Many of these alternative medicine victims are having dermatologists treat them with laser therapy which costs about $7,000 for an entire face. No one is satisfied with just a face. They move on to ears, throats, hands, etc. Plus the procedure has to be repeated and no one knows if there will be side effects down the road. To my horror, insurance companies rather than the responsible parties, have been picking up the tab! And oh yes, an entire body treatment has been estimated to cost $100,000, costs third parties pass on to all their customers. Perhaps that explains why this is not a simple matter of individual choice or entitlement but rather something that has a profound affect on all of us, something that increases the health care costs of everyone including naturopaths' satisfied customers.  

But it gets worse. As I told the NDs who have repeatedly ignored me, I have been in the position of speaking with a teenage girl who turned gray when her mother forced her to take a silver supplement.

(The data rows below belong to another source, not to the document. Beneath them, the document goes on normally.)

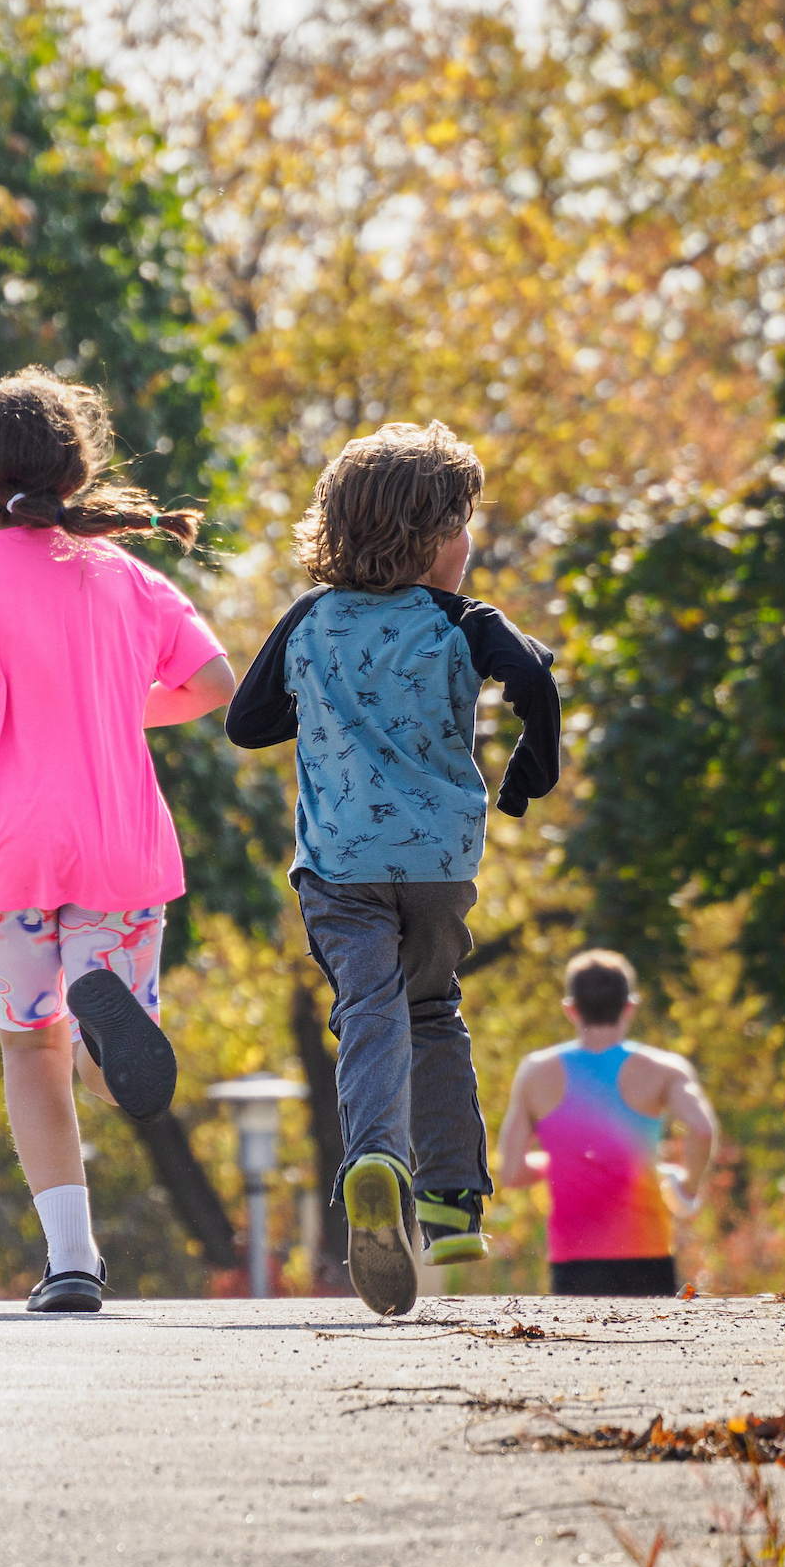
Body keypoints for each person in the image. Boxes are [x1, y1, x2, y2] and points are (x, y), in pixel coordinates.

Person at [0, 368, 235, 1314]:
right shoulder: (125, 575)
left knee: (29, 1046)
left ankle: (73, 1263)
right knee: (104, 1066)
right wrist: (112, 706)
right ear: (79, 471)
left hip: (6, 850)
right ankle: (109, 1037)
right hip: (117, 842)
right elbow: (214, 685)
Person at [227, 420, 560, 1316]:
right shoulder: (462, 622)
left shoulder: (312, 618)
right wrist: (532, 767)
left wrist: (329, 706)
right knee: (433, 1008)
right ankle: (453, 1203)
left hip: (341, 865)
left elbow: (247, 723)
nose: (470, 544)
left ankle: (376, 1158)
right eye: (464, 527)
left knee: (369, 1010)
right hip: (439, 864)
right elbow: (534, 678)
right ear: (432, 537)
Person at [497, 949, 718, 1297]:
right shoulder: (664, 1070)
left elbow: (511, 1172)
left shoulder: (535, 1073)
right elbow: (702, 1130)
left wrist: (562, 1162)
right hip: (648, 1254)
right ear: (630, 1006)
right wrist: (686, 1189)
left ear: (571, 1008)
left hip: (572, 1260)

She was speaking about killing herself as she drove along a highway a few thousand miles away when we lost the connection. I couldn't even send a sheriff to find her. Luckily, she didn't commit suicide that time. That is so tragic and so unnecessary and please don't tell me that NDs know how much silver can be safely consumed because it isn't true. If you look at the references on my sites you will see that no one has ever done the toxicology studies required to determine that, which brings us to the major difference between NDs and MDs. MDs have traditionally used drugs that have been well studied before they were used while NDs have traditionally used "remedies" and "supplements" that have never been scientifically tested or even objectively tested with the result that no one knows if they are safe, useless or dangerous. NDs could be using something totally useless that is far worse than silver, and they certainly haven't earned the privilege of prescribing all the drugs MDs do.